* [Problem description]: Your answer must be an exact copy of the listing that follows, with all pictures omitted.

* [Dataset section]:
# # # # # # #
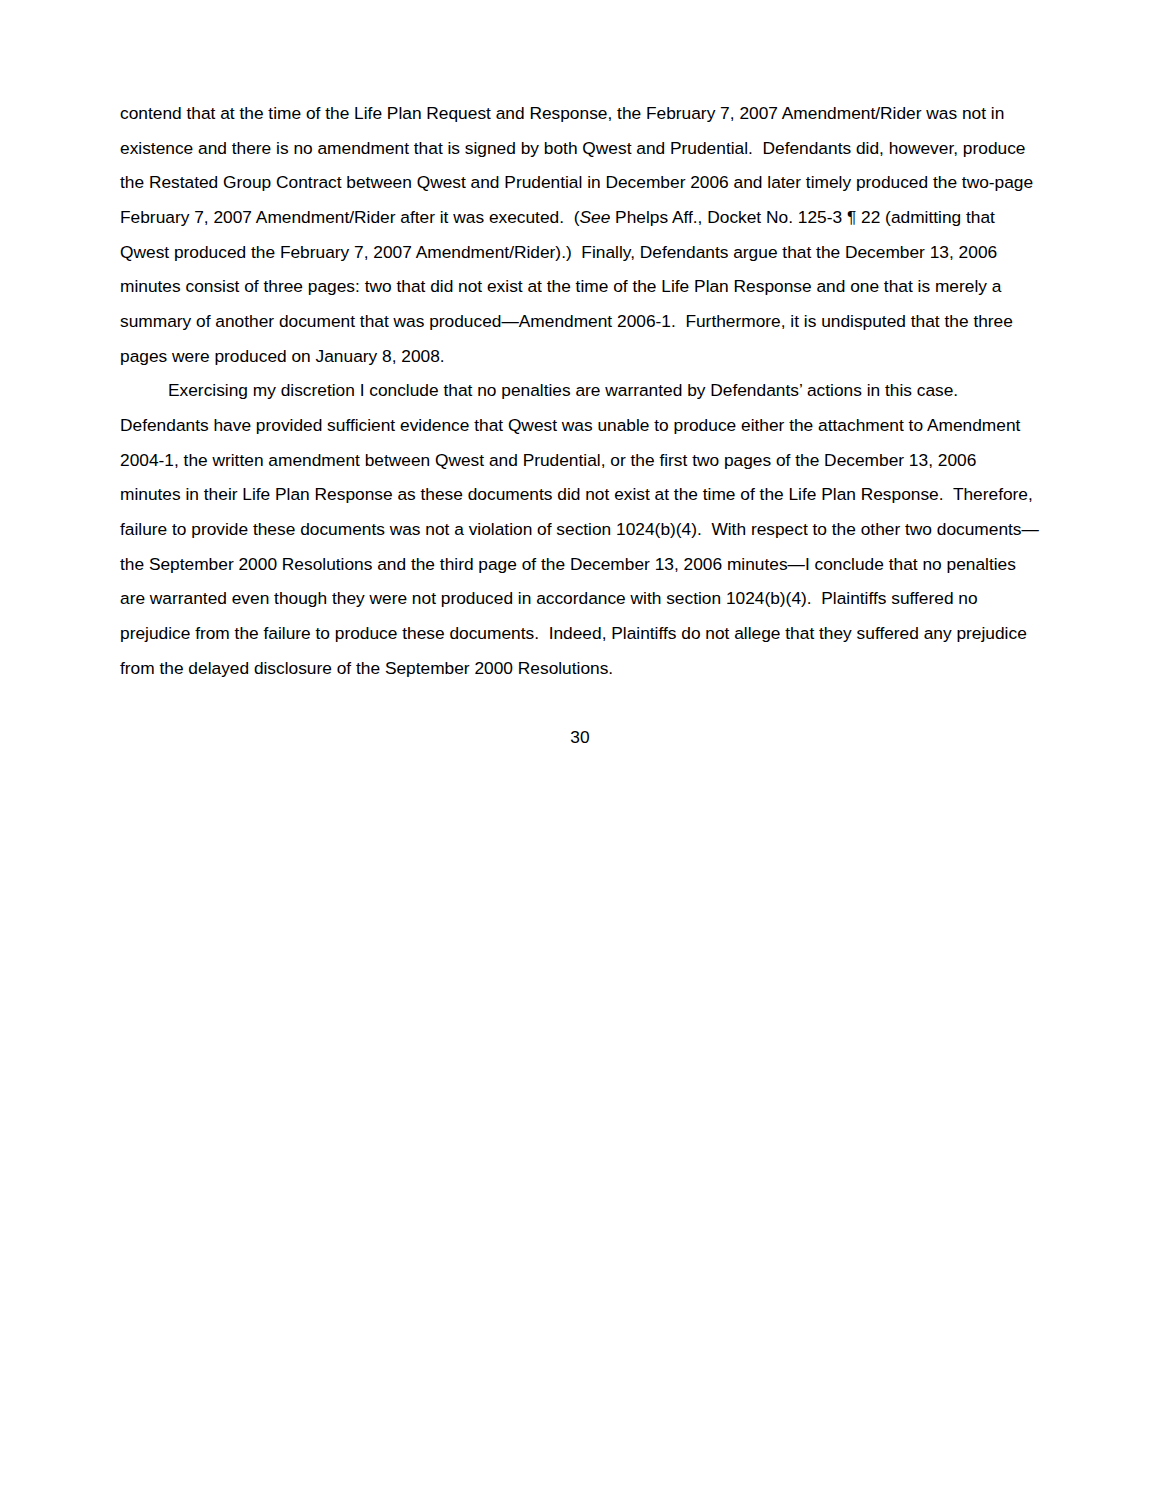contend that at the time of the Life Plan Request and Response, the February 7, 2007 Amendment/Rider was not in existence and there is no amendment that is signed by both Qwest and Prudential. Defendants did, however, produce the Restated Group Contract between Qwest and Prudential in December 2006 and later timely produced the two-page February 7, 2007 Amendment/Rider after it was executed. (See Phelps Aff., Docket No. 125-3 ¶ 22 (admitting that Qwest produced the February 7, 2007 Amendment/Rider).) Finally, Defendants argue that the December 13, 2006 minutes consist of three pages: two that did not exist at the time of the Life Plan Response and one that is merely a summary of another document that was produced—Amendment 2006-1. Furthermore, it is undisputed that the three pages were produced on January 8, 2008.
Exercising my discretion I conclude that no penalties are warranted by Defendants’ actions in this case. Defendants have provided sufficient evidence that Qwest was unable to produce either the attachment to Amendment 2004-1, the written amendment between Qwest and Prudential, or the first two pages of the December 13, 2006 minutes in their Life Plan Response as these documents did not exist at the time of the Life Plan Response. Therefore, failure to provide these documents was not a violation of section 1024(b)(4). With respect to the other two documents—the September 2000 Resolutions and the third page of the December 13, 2006 minutes—I conclude that no penalties are warranted even though they were not produced in accordance with section 1024(b)(4). Plaintiffs suffered no prejudice from the failure to produce these documents. Indeed, Plaintiffs do not allege that they suffered any prejudice from the delayed disclosure of the September 2000 Resolutions.
30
# # # # # # #
* [Exercise result]:
contend that at the time of the Life Plan Request and Response, the February 7, 2007 Amendment/Rider was not in existence and there is no amendment that is signed by both Qwest and Prudential. Defendants did, however, produce the Restated Group Contract between Qwest and Prudential in December 2006 and later timely produced the two-page February 7, 2007 Amendment/Rider after it was executed. (See Phelps Aff., Docket No. 125-3 ¶ 22 (admitting that Qwest produced the February 7, 2007 Amendment/Rider).) Finally, Defendants argue that the December 13, 2006 minutes consist of three pages: two that did not exist at the time of the Life Plan Response and one that is merely a summary of another document that was produced—Amendment 2006-1. Furthermore, it is undisputed that the three pages were produced on January 8, 2008.
Exercising my discretion I conclude that no penalties are warranted by Defendants’ actions in this case. Defendants have provided sufficient evidence that Qwest was unable to produce either the attachment to Amendment 2004-1, the written amendment between Qwest and Prudential, or the first two pages of the December 13, 2006 minutes in their Life Plan Response as these documents did not exist at the time of the Life Plan Response. Therefore, failure to provide these documents was not a violation of section 1024(b)(4). With respect to the other two documents—the September 2000 Resolutions and the third page of the December 13, 2006 minutes—I conclude that no penalties are warranted even though they were not produced in accordance with section 1024(b)(4). Plaintiffs suffered no prejudice from the failure to produce these documents. Indeed, Plaintiffs do not allege that they suffered any prejudice from the delayed disclosure of the September 2000 Resolutions.
30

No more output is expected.